What you are asked to do -
Return every line of the material below that contains the word "Excel".

------ Data records ------

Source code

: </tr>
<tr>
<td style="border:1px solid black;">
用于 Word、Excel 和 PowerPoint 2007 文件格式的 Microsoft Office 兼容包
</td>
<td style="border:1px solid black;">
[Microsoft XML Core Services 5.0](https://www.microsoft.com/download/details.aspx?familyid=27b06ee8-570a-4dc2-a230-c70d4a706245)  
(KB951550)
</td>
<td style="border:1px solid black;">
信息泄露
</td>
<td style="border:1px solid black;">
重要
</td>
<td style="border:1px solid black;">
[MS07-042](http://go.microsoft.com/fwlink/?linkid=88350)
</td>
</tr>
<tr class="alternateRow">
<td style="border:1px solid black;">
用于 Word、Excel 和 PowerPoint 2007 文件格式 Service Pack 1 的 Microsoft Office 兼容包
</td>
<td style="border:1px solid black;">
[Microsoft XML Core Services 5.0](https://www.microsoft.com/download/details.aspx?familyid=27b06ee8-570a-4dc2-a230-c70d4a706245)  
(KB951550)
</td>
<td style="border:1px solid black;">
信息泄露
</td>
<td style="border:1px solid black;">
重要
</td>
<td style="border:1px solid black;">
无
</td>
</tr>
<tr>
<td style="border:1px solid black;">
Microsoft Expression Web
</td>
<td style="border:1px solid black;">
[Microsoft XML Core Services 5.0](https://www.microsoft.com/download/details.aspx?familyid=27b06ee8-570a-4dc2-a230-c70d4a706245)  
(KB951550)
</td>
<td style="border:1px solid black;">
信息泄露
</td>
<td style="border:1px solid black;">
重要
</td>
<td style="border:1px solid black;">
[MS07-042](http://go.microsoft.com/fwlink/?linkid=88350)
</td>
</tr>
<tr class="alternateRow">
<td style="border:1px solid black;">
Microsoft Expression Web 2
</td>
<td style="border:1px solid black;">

------

The completed task -
用于 Word、Excel 和 PowerPoint 2007 文件格式的 Microsoft Office 兼容包
用于 Word、Excel 和 PowerPoint 2007 文件格式 Service Pack 1 的 Microsoft Office 兼容包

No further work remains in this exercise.